The semi-span of one side extends to the desired distance ${y_1}\;$ while maintaining the other side fixed, as shown in Fig. 6.

The total lift at the beginning of the roll motion can be determined as Ref. 40:

(1) \begin{align}L + \Delta L = q{C_L}\left( {S + \Delta S} \right)\end{align}

where L is the lift produced by the original wing, ∆L is the acquired lift due to span extension, q is the dynamic pressure, C _Lis the lift coefficient, S is the original wing area, and ∆S is the additional wing area after span extension. The lift is equal on both sides of the wing due to its symmetric span. However, as the wing area changes on one side due to the asymmetric span extension or retraction, the lift will increase more on one side of the wing.

The area S of a tapered wing and the changing area ∆S of the swept angle geometrical shape of wing become:

(2) \begin{align}S = b\ast\frac{{\left[ {{c_r} + {c_t}} \right]}}{2}\end{align}

where b is the wingspan at the original wing, c _r is the root chord, and c _t is the tip chord.

The changing area is:

(3) \begin{align}\Delta S = \frac{{\left[ {{c_r} + {c_t}} \right]}}{2}\ast{y_1}\end{align}

where y ₁ is the additional wingspan after span extension, c _r is the root chord, and c _t is the tip chord.

The total lift coefficient can be found with the following equation.

(4) \begin{align}{C_L} = \frac{{L + \Delta L}}{{q\ast\frac{{\left[ {{c_r}\, + \,{c_t}} \right]}}{2}\left( {b + {y_1}} \right)}}\end{align}

The rolling moment L _roll can be approximated with the following equation⁽⁴⁰⁾:

(5) \begin{align}{L_{roll}} \approx \Delta L\left( {\frac{b}{2} + \frac{{{y_1}}}{2}} \right) \approx q\ast\frac{{\left[ {{c_r} + {c_t}} \right]}}{2}{y_1}{C_L}\left( {\frac{b}{2} + \frac{{{y_1}}}{2}} \right)\end{align}

As the assumption of the equation, the lift influences in the midpoint of the wing extension, because of that, it has a total moment arm of ((b/2) + (y ₁/2)). By substituting Equation (4) in the rolling moment Equation (5), the Equation (6) becomes:

(6) \begin{align}{L_{roll}} = \frac{{L + \Delta L}}{2}{y_1}\end{align}

where L _roll is the rolling moment, L is the lift at the original position, and ∆L is the gained lift through span extension.

> **Available data**
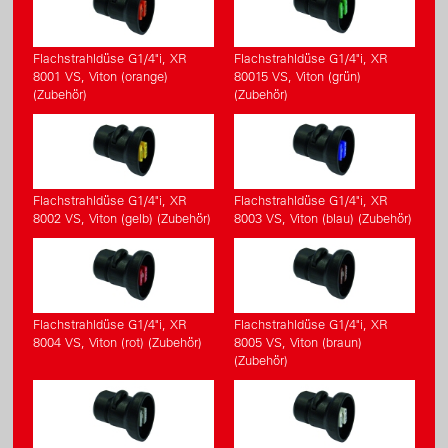
Flachstrahldüse G1/4"i, XR
Flachstrahldüse G1/4"i, XR
8001 VS, Viton (orange)
80015 VS, Viton (grün)
(Zubehör)
(Zubehör)
Flachstrahldüse G1/4"i, XR
Flachstrahldüse G1/4"i, XR
8002 VS, Viton (gelb) (Zubehör)
8003 VS, Viton (blau) (Zubehör)
Flachstrahldüse G1/4"i, XR
Flachstrahldüse G1/4"i, XR
8004 VS, Viton (rot) (Zubehör)
8005 VS, Viton (braun)
(Zubehör)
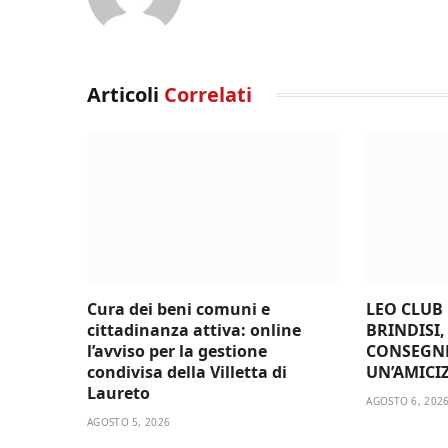
Articoli
Correlati
Cura dei beni comuni e
LEO CLUB
cittadinanza attiva: online
BRINDISI,
l’avviso per la gestione
CONSEGN
condivisa della Villetta di
UN’AMICI
Laureto
AGOSTO 6, 202
AGOSTO 5, 2026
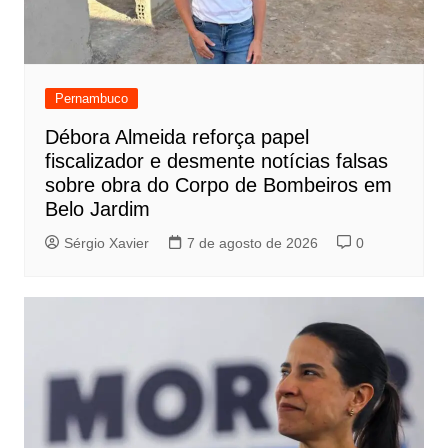
Pernambuco
Débora Almeida reforça papel
fiscalizador e desmente notícias falsas
sobre obra do Corpo de Bombeiros em
Belo Jardim
Sérgio Xavier
7 de agosto de 2026
0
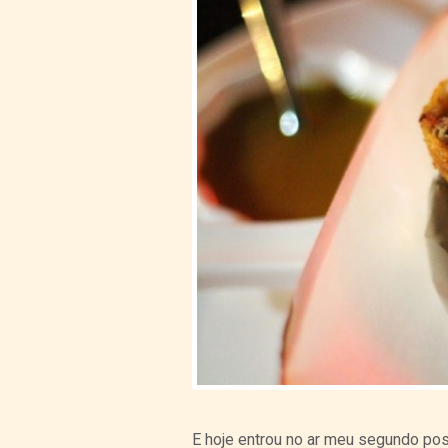
E hoje entrou no ar meu segundo pos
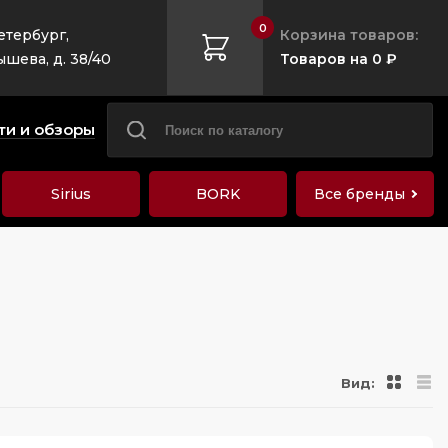
0
етербург,
Корзина товаров:
ышева, д. 38/40
Товаров на 0 ₽
ти и обзоры
Sirius
BORK
Все бренды
Вид:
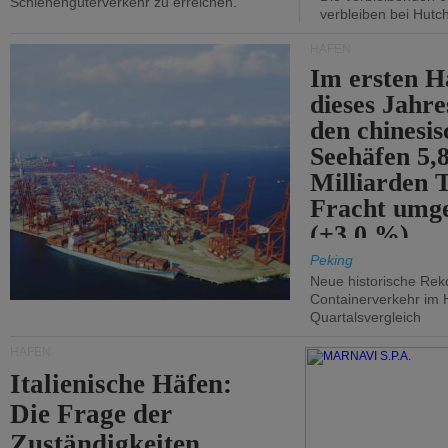
Schienengüterverkehr zu erreichen.
verbleiben bei Hutch
HÄFEN
Im ersten H
dieses Jahr
den chinesi
Seehäfen 5,
Milliarden 
Fracht umg
(+3,0 %).
Peking
Neue historische Rek
Containerverkehr im 
Quartalsvergleich
HÄFEN
Italienische Häfen:
Die Frage der
Zuständigkeiten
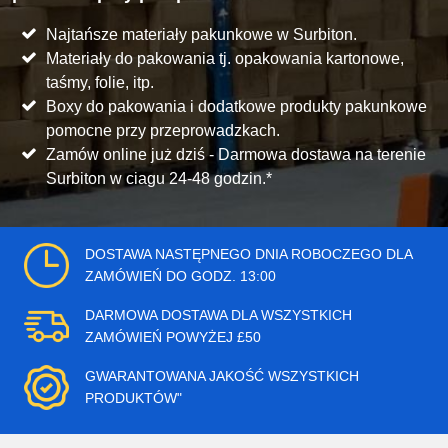
Najtańsze materiały pakunkowe w Surbiton.
Materiały do pakowania tj. opakowania kartonowe,
taśmy, folie, itp.
Boxy do pakowania i dodatkowe produkty pakunkowe
pomocne przy przeprowadzkach.
Zamów online już dziś - Darmowa dostawa na terenie
Surbiton w ciagu 24-48 godzin.*
DOSTAWA NASTĘPNEGO DNIA ROBOCZEGO DLA
ZAMÓWIEŃ DO GODZ. 13:00
DARMOWA DOSTAWA DLA WSZYSTKICH
ZAMÓWIEŃ POWYŻEJ £50
GWARANTOWANA JAKOŚĆ WSZYSTKICH
PRODUKTÓW"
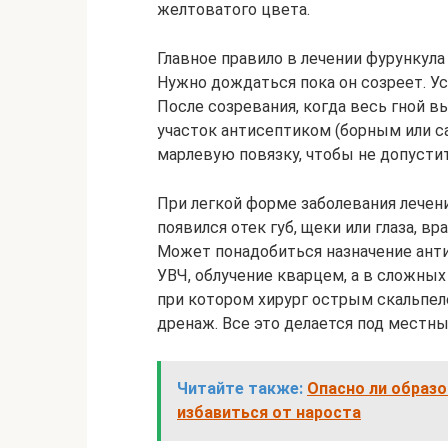
желтоватого цвета.
Главное правило в лечении фурункула 
Нужно дождаться пока он созреет. У
После созревания, когда весь гной 
участок антисептиком (борным или с
марлевую повязку, чтобы не допусти
При легкой форме заболевания лечени
появился отек губ, щеки или глаза, в
Может понадобиться назначение ант
УВЧ, облучение кварцем, а в сложны
при котором хирург острым скальпеле
дренаж. Все это делается под местн
Читайте также:
Опасно ли образо
избавиться от нароста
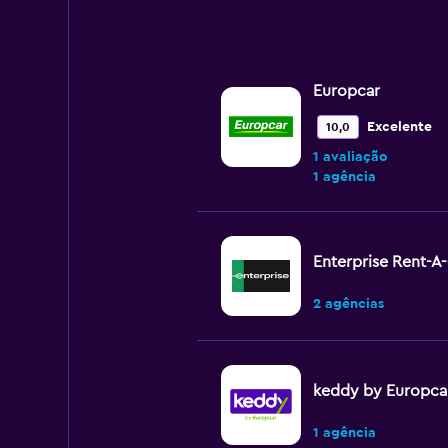
Europcar
Excelente
10,0
1 avaliação
1 agência
Enterprise Rent-A
2 agências
keddy by Europca
1 agência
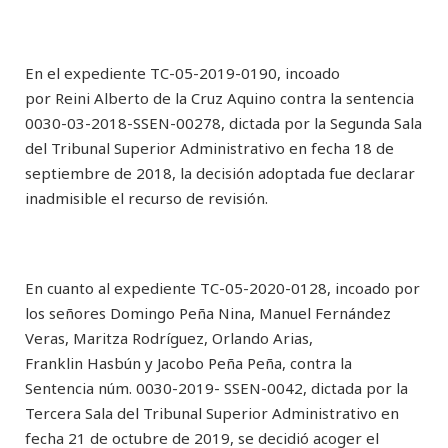
En el expediente TC-05-2019-0190, incoado
por Reini Alberto de la Cruz Aquino contra la sentencia
0030-03-2018-SSEN-00278, dictada por la Segunda Sala
del Tribunal Superior Administrativo en fecha 18 de
septiembre de 2018, la decisión adoptada fue declarar
inadmisible el recurso de revisión.
En cuanto al expediente TC-05-2020-0128, incoado por
los señores Domingo Peña Nina, Manuel Fernández
Veras, Maritza Rodríguez, Orlando Arias,
Franklin Hasbún y Jacobo Peña Peña, contra la
Sentencia núm. 0030-2019- SSEN-0042, dictada por la
Tercera Sala del Tribunal Superior Administrativo en
fecha 21 de octubre de 2019, se decidió acoger el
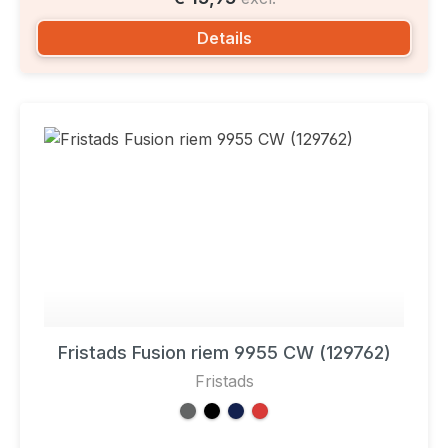
Details
Fristads Fusion riem 9955 CW (129762)
Fristads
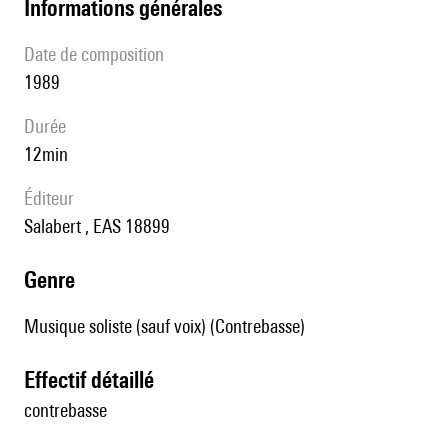
informations générales
date de composition
1989
durée
12min
éditeur
Salabert , EAS 18899
genre
Musique soliste (sauf voix) (Contrebasse)
effectif détaillé
contrebasse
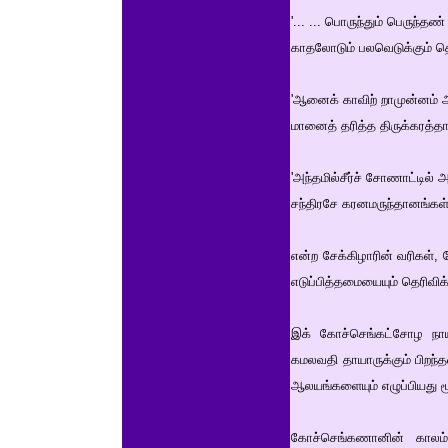
'... ... பொருந்தும் பெருந்த
காதலோடும் பலவெடுக்கும் தொண்
'ஆனைக் காவிற் றாமுன்னம் அ
மானைத் தரித்த திருக்கரத்தார
'அந்தமில்சீர்ச் சோணாட்டில
சந்திரசே கரனமருந்தானங்கள்
என்ற சேக்கிழாரின் வரிகள்
எடுப்பித்தமையையும் தெரிவிக
இக் கோச்செங்கட்சோழ நாயன
கமலவதி தாயாருக்கும் பிறந்
ஆலயங்களையும் எழுப்பியது 
கோச்செங்கணானின் காலம் 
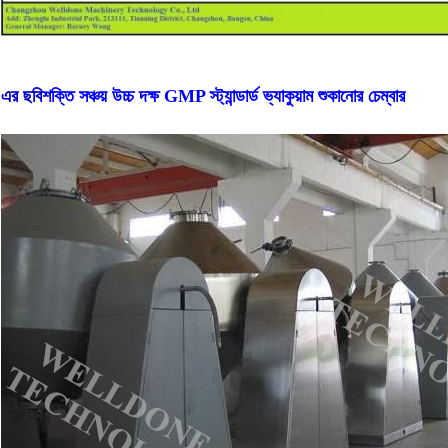
এর ছবি
শক্তি সঞ্চয় উচ্চ দক্ষ GMP স্ট্যান্ডার্ড ভ্যাকুয়াম শুকানোর চেম্বার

> **Task instructions**
1 - Quote the span-extension text starting at "where L is the" and ending at "of the wing.", swapping "dynamic pressure" for "impact pressure".
2 - Put the lines of the records starting at the line that contains "Schienengüterverkehr zu erreichen." and ending at the line that contains "Zuständigkeiten" into a JSON list of strings, one string per line, with blank lines omitted.
The records bear no relation to the span-extension text.

> **Solutions to the tasks**
1 -
where L is the lift produced by the original wing, ∆L is the acquired lift due to span extension, q is the impact pressure, C _Lis the lift coefficient, S is the original wing area, and ∆S is the additional wing area after span extension. The lift is equal on both sides of the wing due to its symmetric span. However, as the wing area changes on one side due to the asymmetric span extension or retraction, the lift will increase more on one side of the wing.

2 -
[
  "Schienengüterverkehr zu erreichen.",
  "verbleiben bei Hutch",
  "HÄFEN",
  "Im ersten H",
  "dieses Jahr",
  "den chinesi",
  "Seehäfen 5,",
  "Milliarden ",
  "Fracht umg",
  "(+3,0 %).",
  "Peking",
  "Neue historische Rek",
  "Containerverkehr im ",
  "Quartalsvergleich",
  "HÄFEN",
  "Italienische Häfen:",
  "Die Frage der",
  "Zuständigkeiten"
]